The chain is able to support a one-pound weight when locked and rigid. If a gripper were to be attached, the researchers believe it would be able to grow long enough to maneuver through a narrow space, and perform tasks such as unscrewing a cap.
Researchers Develop Resilient RoboBee with Soft Muscles
Researchers at the Harvard Microrobotics Laboratory at the Harvard John A. Paulson School of Engineering and Applied Science (SEAS), along with the Wyss Institute for Biologically Inspired Engineering, have developed a RoboBee powered by soft artificial muscles. The microrobot is capable of crashing into walls, falling on the ground, and colliding with other RoboBees without suffering damage. In what is a big moment for robotics, the RoboBee is the first microrobot powered by soft actuators that is able to achieve controlled flight.
Yufeng Chen is first author of the paper and a former graduate student and postdoctoral fellow at SEAS.
“There has been a big push in the field of microrobotics to make mobile robots out of soft actuators because they are so resilient,” said Chen. “However, many people in the field have been skeptical that they could be used for flying robots because the power density of those actuators simply hasn’t been high enough and they are notoriously difficult to control. Our actuator has high enough power density and controllability to achieve hovering flight.”
The research was published in Nature.
One of the problems that the researchers dealt with was power density. They looked to the electrically-driven soft actuators that were developed in the lab of David Clarke, the Extended Tarr Family Professor of Materials. The soft actuators are created by using dielectric elastomers, which are soft materials that have strong insulating properties. When an electric field is applied, the dielectric elastomers deform.
After improving the electrode conductivity, the actuator was able to be operated at 500 Hertz. This is similar to previously used rigid actuators in robots.
One of the other issues with soft actuators is that the system often becomes unstable. To get past this, the researchers developed a lightweight airframe. It consisted of a piece of vertical constraining thread in order to prevent the actuator from buckling.
Within the small scale robots, the soft actuators are able to be swapped out and assembled easily. The researchers developed multiple different models of the soft-powered RoboBee in order to showcase the various flight capabilities.

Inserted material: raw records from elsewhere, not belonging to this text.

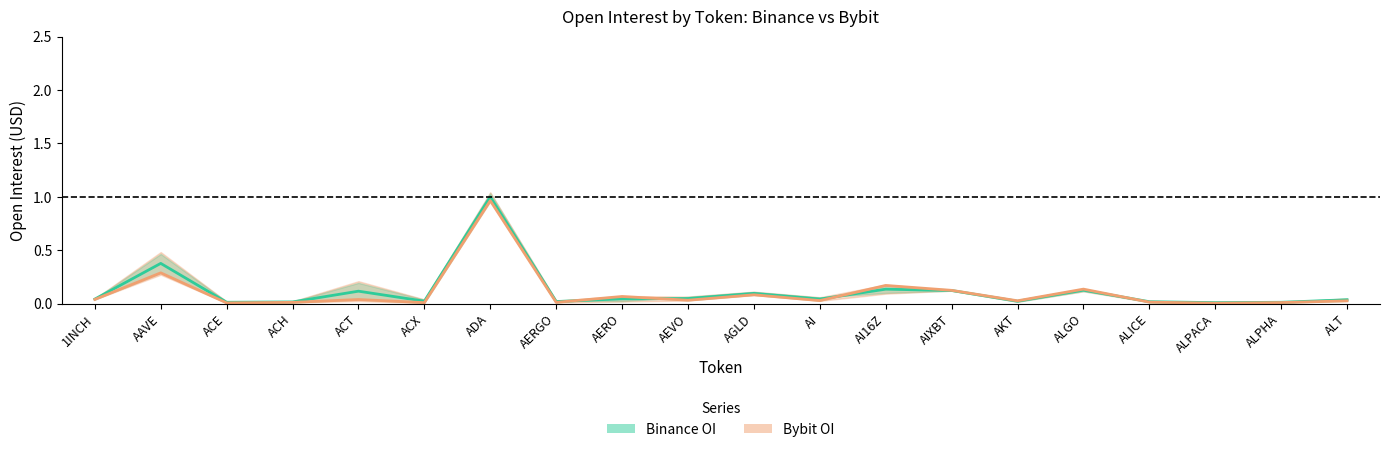

What is the label of the 18th point from the right?

ACE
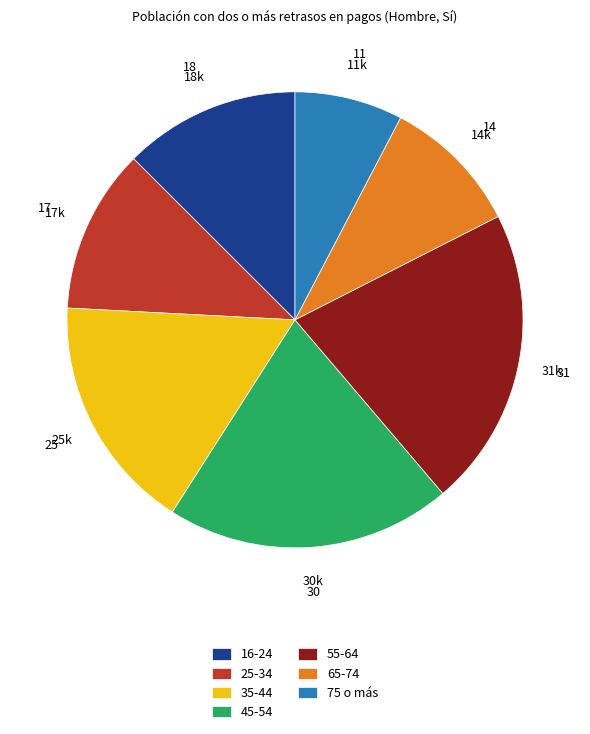

Is the sum of 55-64 and 35-44 greater than half?

No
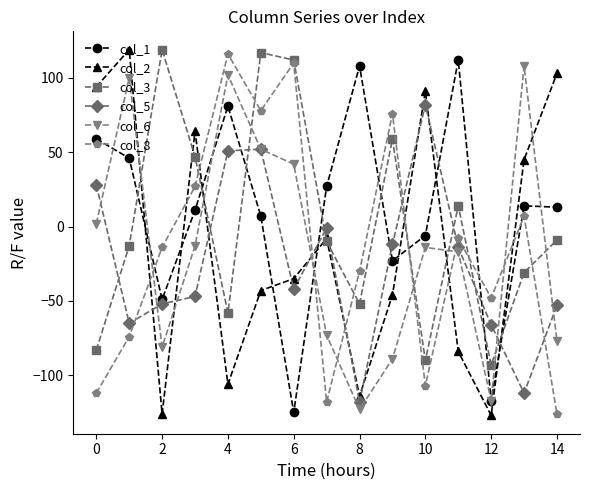

After their last crossing, which series has the higher values: col_3 or col_6?

col_3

One of the models has two wings, and it can take off from the ground. However, this model has no further control. A four-wing, two actuator model is capable of flying in a crowded environment. Within a single flight, the RoboBee is able to avoid multiple collisions.

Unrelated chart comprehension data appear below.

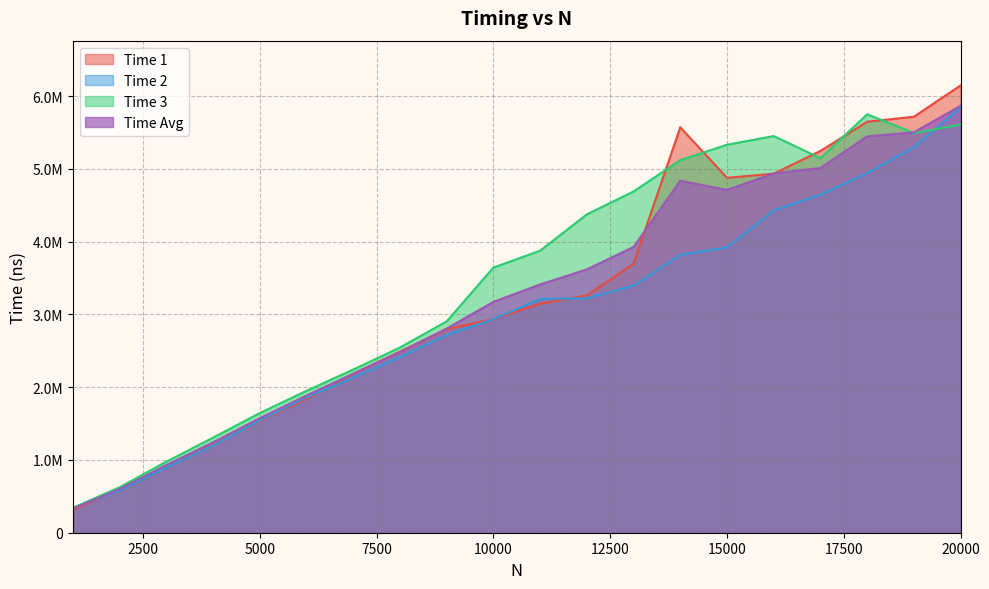

Where is Time 3 nearest to the value 3047086?

9000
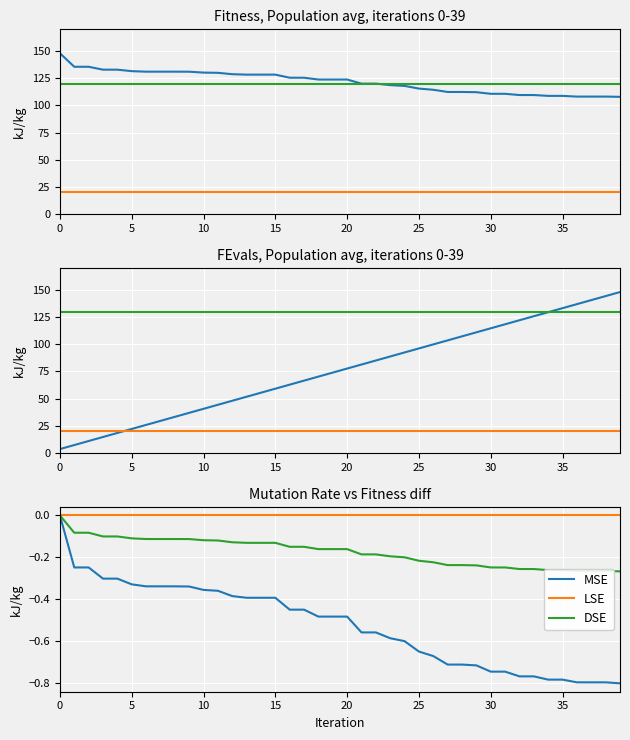

True or false: DSE and MSE cross at least once.

False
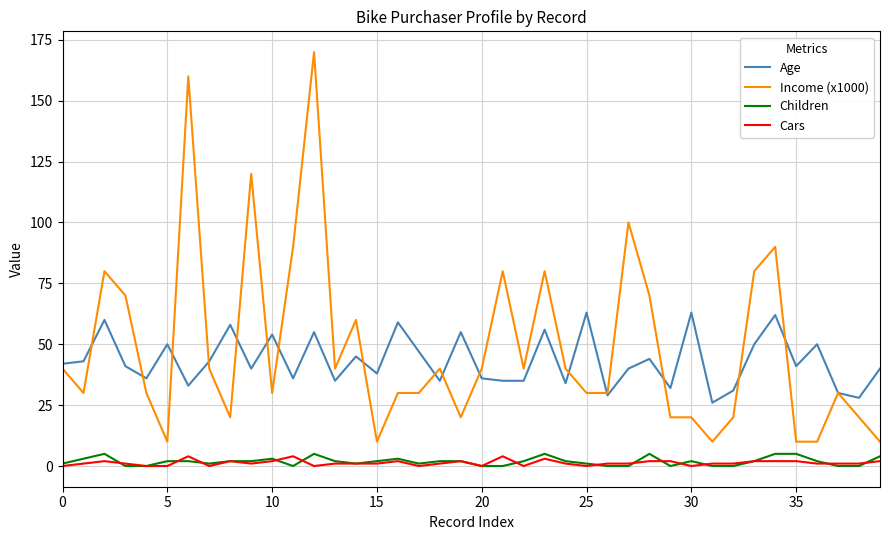

True or false: Cars and Income (x1000) intersect in this chart.

False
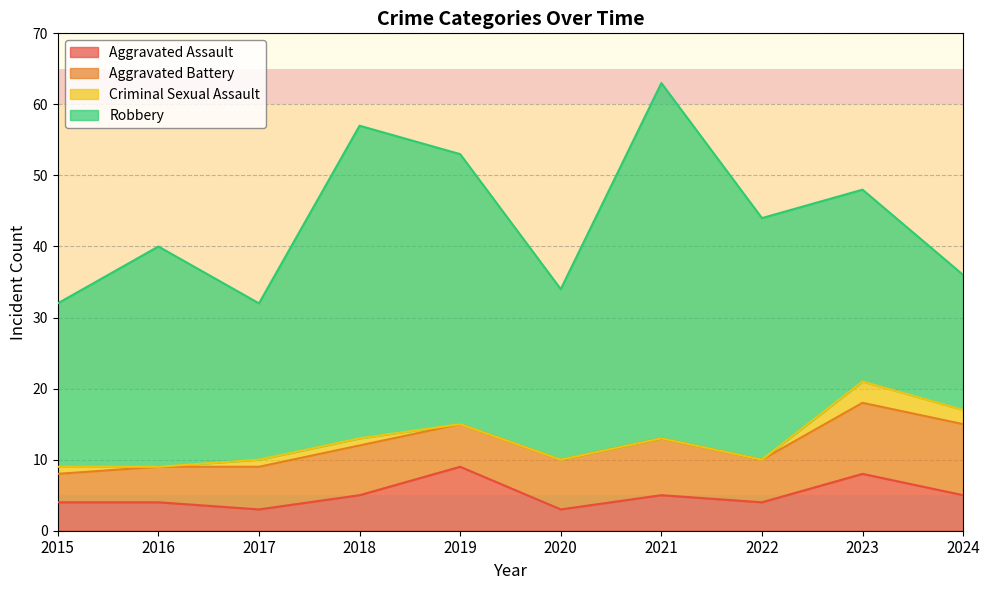

In Aggravated Assault, how many points are lower than both neighbors (excluding endpoints)?

3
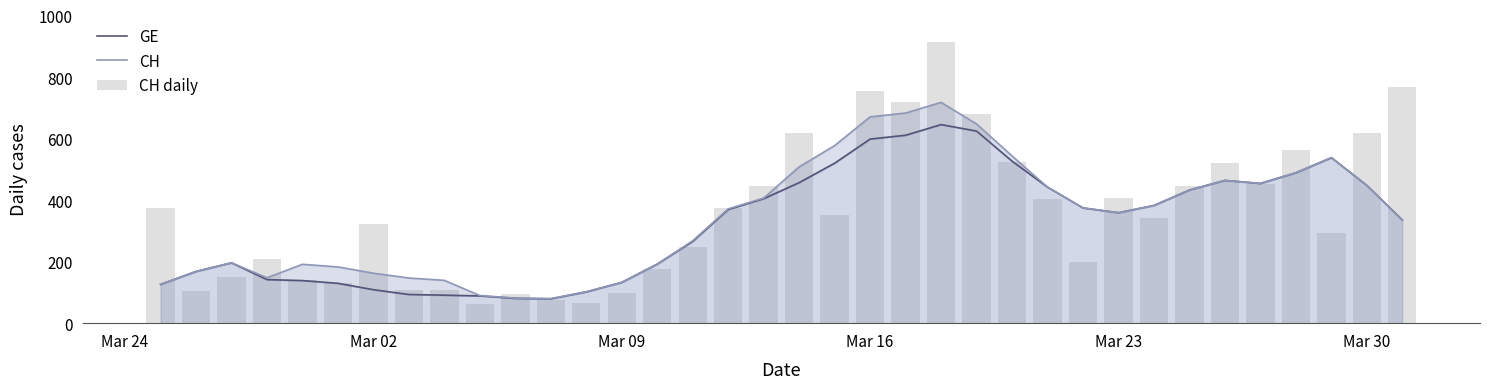

How many groups of bars are there?

36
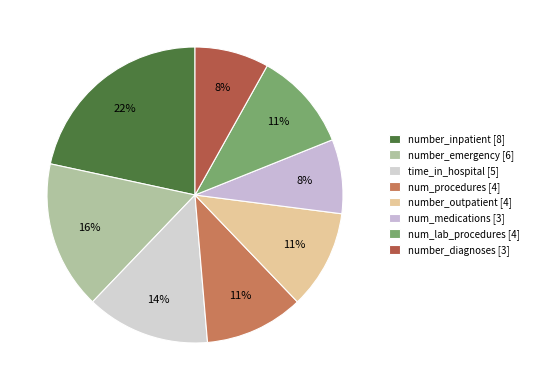

To the nearest percent, what is the difference between the largest and smallest slice percentages?

14%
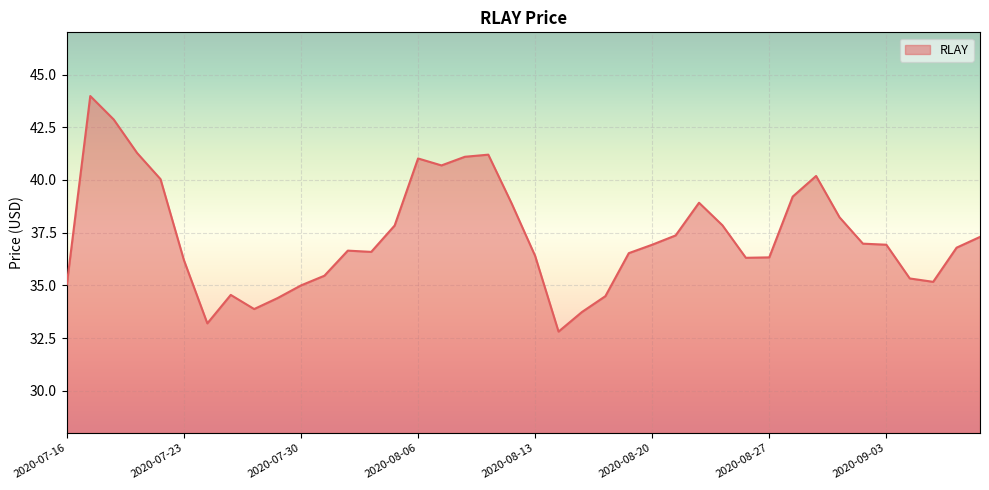

What is the difference between the maximum and minimum values?

11.2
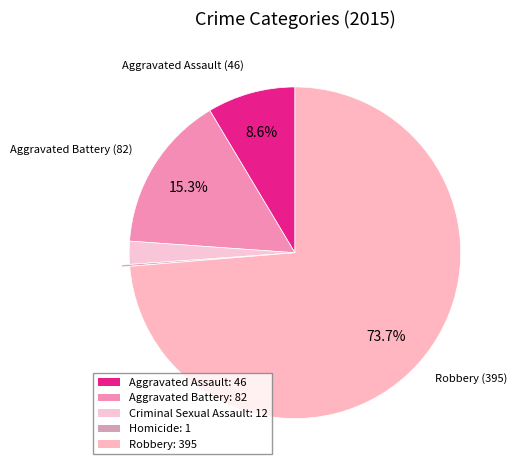

How many slices are in this pie chart?

5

Elizabeth Farrell Helbling is a former graduate student at SEAS, and she co-authored the paper.
“One advantage of small-scale, low-mass robots is their resilience to external impacts,” she said. “The soft actuator provides an additional benefit because it can absorb impact better than traditional actuation strategies. This would come in handy in potential applications such as flying through rubble for search and rescue missions.”
Another model is the eight-wing, four-actuator RoboBee. It is capable of performing controlled hovering flight, which is the first time it has been demonstrated by a soft-powered flying microrobot.

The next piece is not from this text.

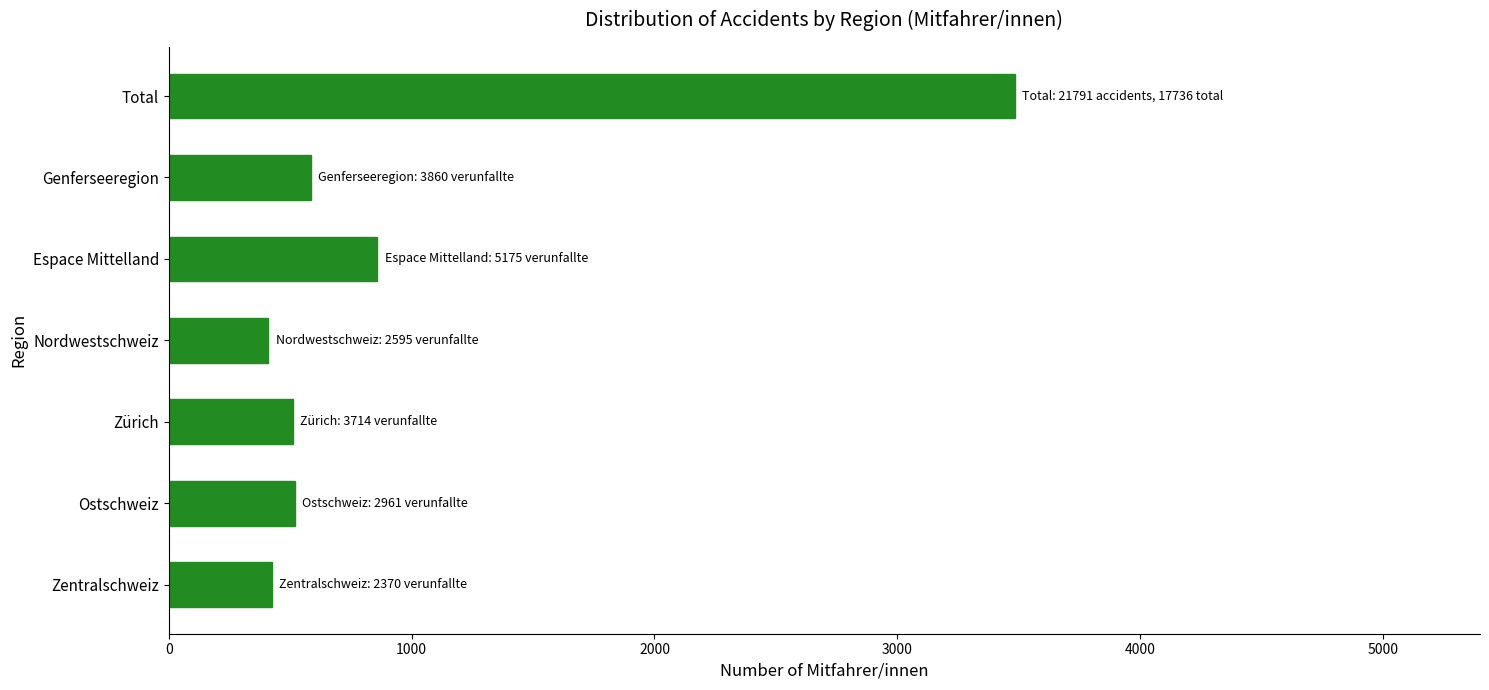

Where is the data nearest to the value 1946?

Espace Mittelland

The researchers are now looking to increase the efficiency of the soft-powered RoboBee. It still has a long way to go before catching up to traditional flying robots.
Robert Wood is a Charles River Professor of Engineering and Applied Sciences in SEAS. He is also a core faculty member of the Wyss Institute for Biologically Inspired Engineering and senior author of the paper.
“Soft actuators with muscle-like properties and electrical activation represent a grand challenge in robotics,” says Professor Wood. “If we could engineer high-performance artificial muscles, the sky is the limit for what robots we could build.”